_What is expected_. Print the whole listing below exactly as given, pictures excluded.

_Supplied entries_.
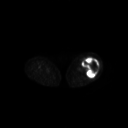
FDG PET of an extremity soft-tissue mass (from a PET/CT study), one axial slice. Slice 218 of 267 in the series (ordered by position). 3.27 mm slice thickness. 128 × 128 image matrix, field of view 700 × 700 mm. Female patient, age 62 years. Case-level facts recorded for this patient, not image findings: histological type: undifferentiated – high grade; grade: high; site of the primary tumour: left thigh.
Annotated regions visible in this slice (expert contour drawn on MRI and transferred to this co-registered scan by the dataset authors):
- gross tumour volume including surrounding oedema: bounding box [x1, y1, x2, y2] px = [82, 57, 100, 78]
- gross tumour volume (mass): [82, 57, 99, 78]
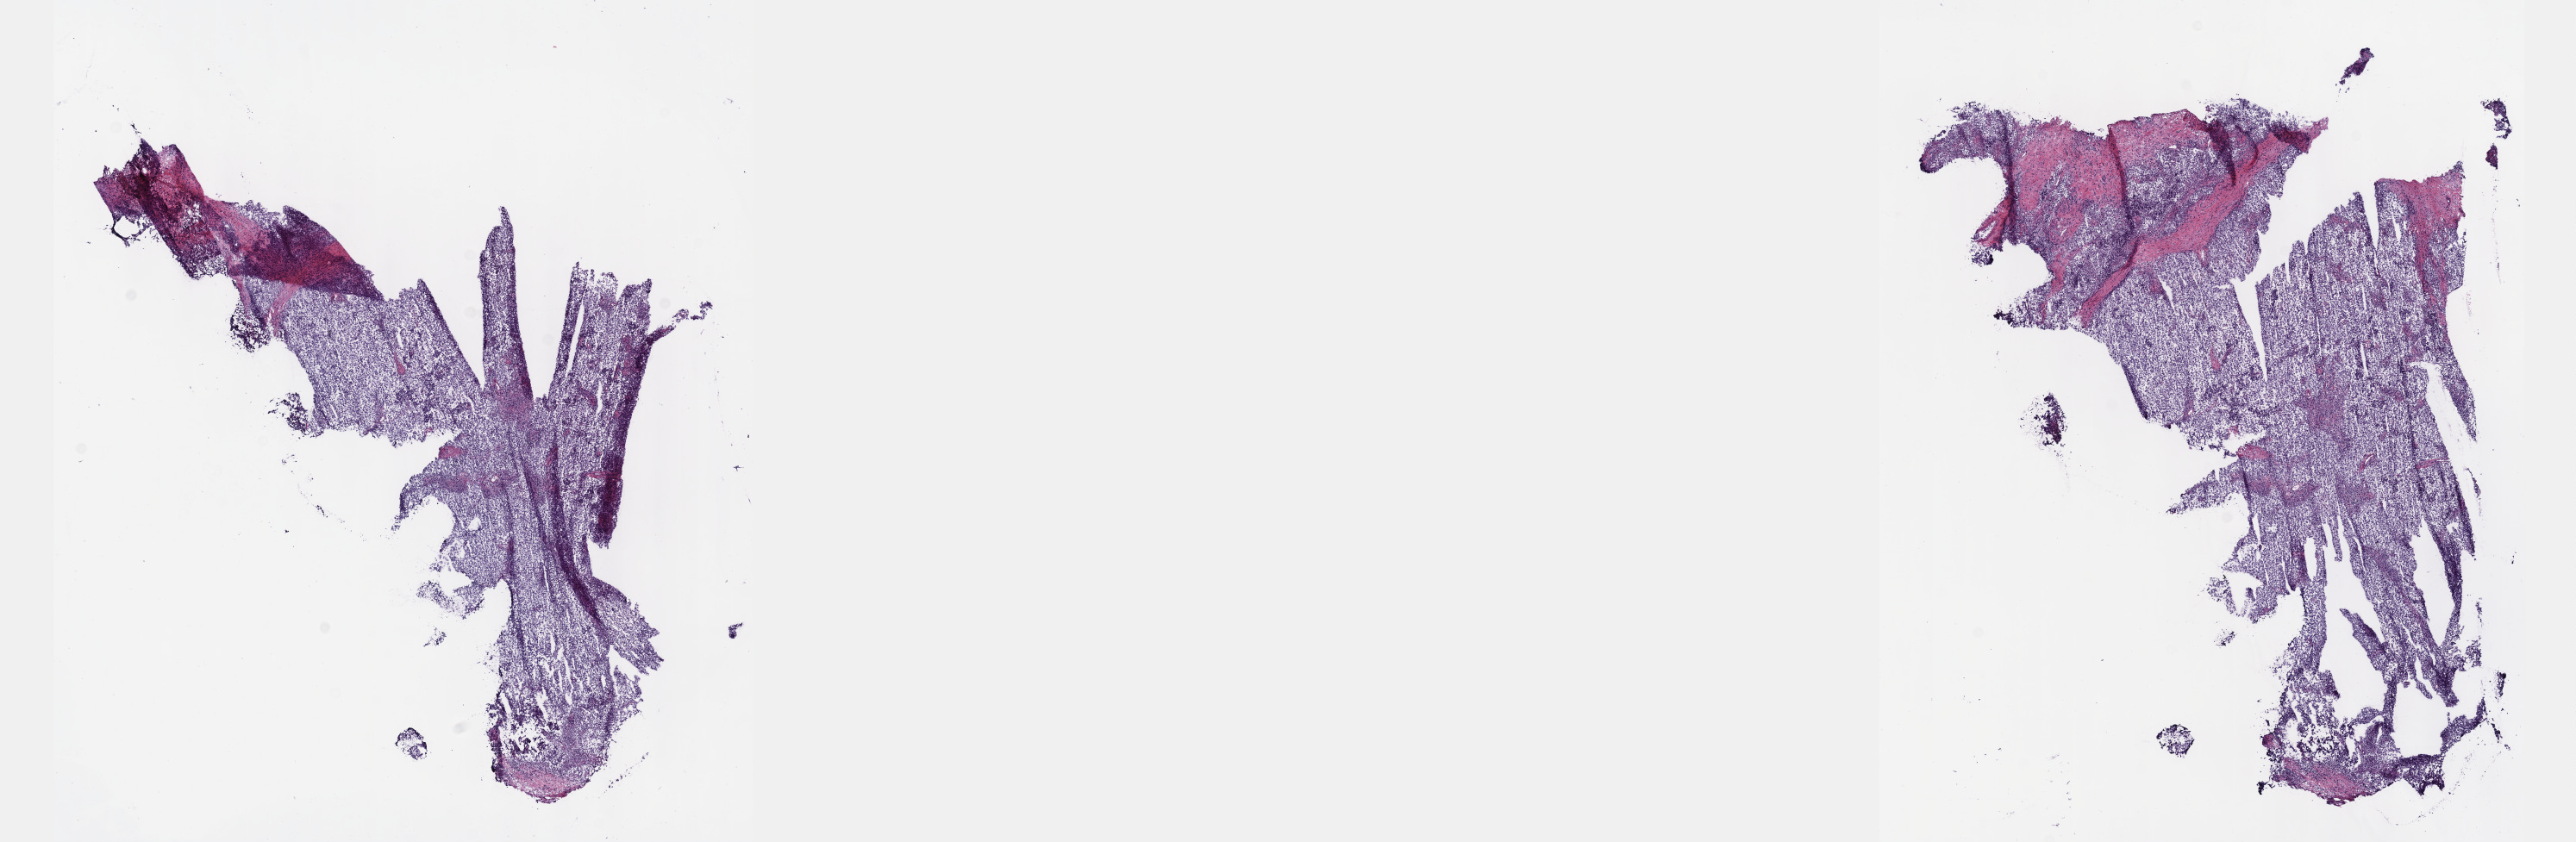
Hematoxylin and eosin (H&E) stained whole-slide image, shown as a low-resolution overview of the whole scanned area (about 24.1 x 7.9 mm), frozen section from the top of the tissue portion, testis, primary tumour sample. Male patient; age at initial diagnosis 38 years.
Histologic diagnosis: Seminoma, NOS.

_Response_.
FDG PET of an extremity soft-tissue mass (from a PET/CT study), one axial slice. Slice 218 of 267 in the series (ordered by position). 3.27 mm slice thickness. 128 × 128 image matrix, field of view 700 × 700 mm. Female patient, age 62 years. Case-level facts recorded for this patient, not image findings: histological type: undifferentiated – high grade; grade: high; site of the primary tumour: left thigh.
Annotated regions visible in this slice (expert contour drawn on MRI and transferred to this co-registered scan by the dataset authors):
- gross tumour volume including surrounding oedema: bounding box [x1, y1, x2, y2] px = [82, 57, 100, 78]
- gross tumour volume (mass): [82, 57, 99, 78]
Hematoxylin and eosin (H&E) stained whole-slide image, shown as a low-resolution overview of the whole scanned area (about 24.1 x 7.9 mm), frozen section from the top of the tissue portion, testis, primary tumour sample. Male patient; age at initial diagnosis 38 years.
Histologic diagnosis: Seminoma, NOS.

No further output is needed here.